つばさブログ

梅雨に備えて住まいの健康診断をしてみませんか

新緑の候、皆様いかがお過ごしでしょうか。

ゴールデンウィークが過ぎ、日差しに初夏の力強さを感じるようになると、次に控えているのは「梅雨」です。近年、この時期から台風並みの豪雨や、線状降水帯による局地的な大雨に見舞われることが増えています。「たかが雨」と侮れないのが、近年の日本の気象状況です。

 あなたの火災保険に「水災補償」はありますか?

保険に入っているから、雨の被害も大丈夫と思い込んでいる方は少なくありません。しかし、ここで注意が必要なのが「水災(すいさい)補償」の有無です。実は、火災保険の契約プランによっては、保険料を抑えるために水災補償を外しているケースも少なくありません。

  • 床下浸水・床上浸水

  • 土砂崩れによる建物の損壊

  • ゲリラ豪雨による排水機能不全(オーバーフロー)での浸水

これらはすべて「水災」に該当します。特にマンションの高層階にお住まいの方は「うちは浸水しないから不要」と外していることが多いですが、裏山の土砂崩れや、マンション共有部の排水管詰まりによる逆流リスクを考慮し、今一度ご自身の保険を確認してみてください。

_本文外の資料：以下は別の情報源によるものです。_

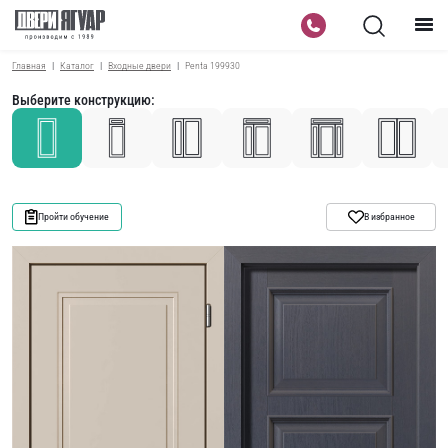
Главная
Каталог
Входные двери
Penta 199930
Выберите конструкцию:
Пройти обучение
В избранное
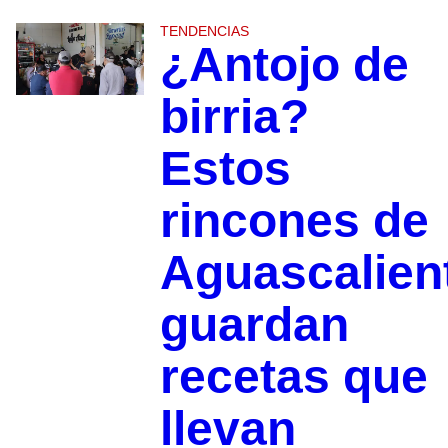
TENDENCIAS
¿Antojo de
birria?
Estos
rincones de
Aguascalien
guardan
recetas que
llevan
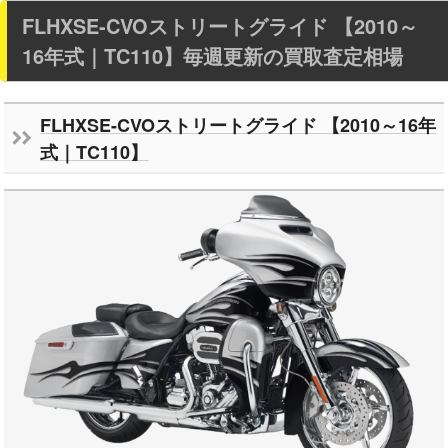
FLHXSE-CVOストリートグライド 【2010～
16年式｜TC110】毎週更新の買取査定相場
FLHXSE-CVOストリートグライド 【2010～16年
式｜TC110】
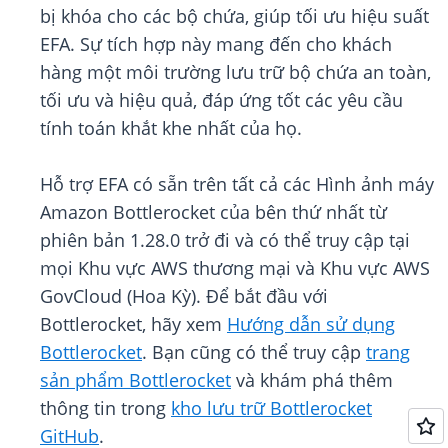
bị khóa cho các bộ chứa, giúp tối ưu hiệu suất
EFA. Sự tích hợp này mang đến cho khách
hàng một môi trường lưu trữ bộ chứa an toàn,
tối ưu và hiệu quả, đáp ứng tốt các yêu cầu
tính toán khắt khe nhất của họ.
Hỗ trợ EFA có sẵn trên tất cả các Hình ảnh máy
Amazon Bottlerocket của bên thứ nhất từ
phiên bản 1.28.0 trở đi và có thể truy cập tại
mọi Khu vực AWS thương mại và Khu vực AWS
GovCloud (Hoa Kỳ). Để bắt đầu với
Bottlerocket, hãy xem
Hướng dẫn sử dụng
Bottlerocket
. Bạn cũng có thể truy cập
trang
sản phẩm Bottlerocket
và khám phá thêm
thông tin trong
kho lưu trữ Bottlerocket
GitHub
.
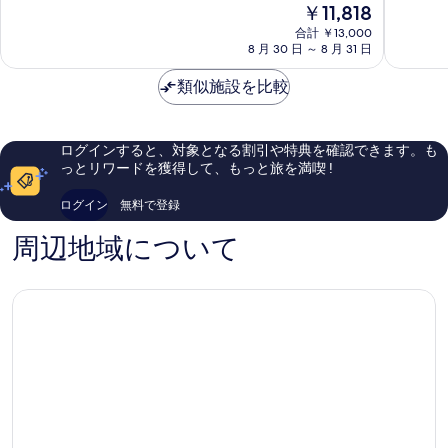
現
￥11,818
中
マ
南
8.6、
在
8.0、
ッ
合計 ￥13,000
長
非
の
8 月 30 日 ～ 8 月 31 日
と
ク
野
常
料
て
ス
に
金
類似施設を比較
も
PREMIUM
良
は
良
長
い、
￥11,818
い、
野
口
口
駅
コ
ログインすると、対象となる割引や特典を確認できます。も
コ
前
ミ
っとリワードを獲得して、もっと旅を満喫 !
ミ
栗
1,002
420
田
件
ログイン
無料で登録
件
件
件
の
周辺地域について
の
口
口
コ
コ
ミ
ミ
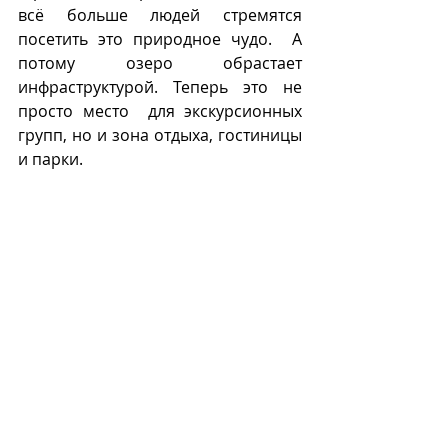
всё больше людей стремятся 
посетить это природное чудо.  А 
потому озеро обрастает 
инфраструктурой. Теперь это не 
просто место  для экскурсионных 
групп, но и зона отдыха, гостиницы 
и парки.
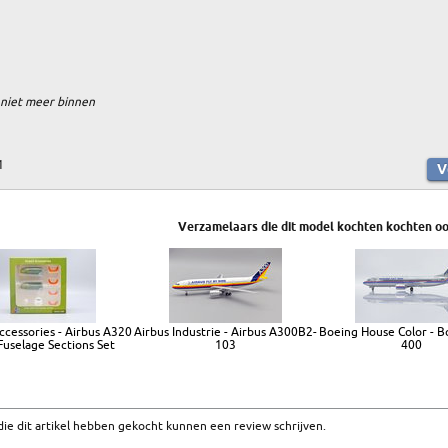
 niet meer binnen
1
Verzamelaars die dit model kochten kochten oo
ccessories - Airbus A320
Airbus Industrie - Airbus A300B2-
Boeing House Color - B
Fuselage Sections Set
103
400
ie dit artikel hebben gekocht kunnen een review schrijven.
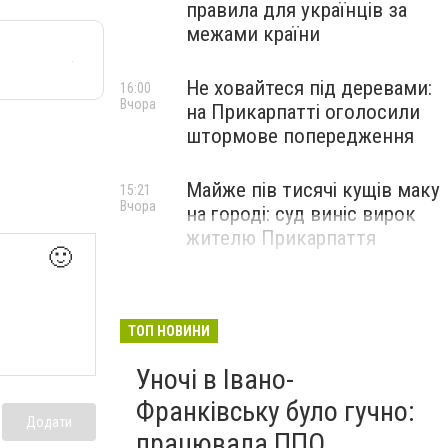
правила для українців за
межами країни
Не ховайтеся під деревами:
16:00
Вчора
на Прикарпатті оголосили
штормове попередження
Майже пів тисячі кущів маку
15:21
Вчора
на городі: суд виніс вирок
жителю Прикарпаття
🙂
ТОП НОВИНИ
Уночі в Івано-
Франківську було гучно:
Додати
працювала ППО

また水災補償が付帯されていても、実は保険金が支払われるには一定のハードルがあります。一般的には以下のいずれかに該当する必要があります。

  • 再調達再調達価額(建物を建て直す費用)の30%以上の損害を受けた場合
  • 床上浸水、または地盤面から45cmを超える浸水があった場合

つまり、床下浸水で数センチ浸かっただけで、片付けや消毒に多額の費用がかかっても保険金は1円も出ないこともあります。

保険以前にできる「住まいのメンテナンス」

保険は何か起きてしまった後の支えですが、何も起きないに越したことはありません。梅雨入り前のこの時期に、以下の点をぜひチェックしてみてください。

  • ベランダの排水溝掃除: 枯れ葉やゴミが詰まっていると、集中豪雨の際にベランダがプールのようになり、サッシを越えて室内に浸水します。

  • 雨どいの点検: 雨どいが詰まったり外れたりしていると、雨水が集中して外壁を傷めたり、床下浸水の原因になります。

  • ハザードマップの再確認: 今まで何もなかった場合でも、最新のハザードマップで自分の住居が「浸水想定区域」に入っていないか、避難場所はどこかを再確認しておきましょう。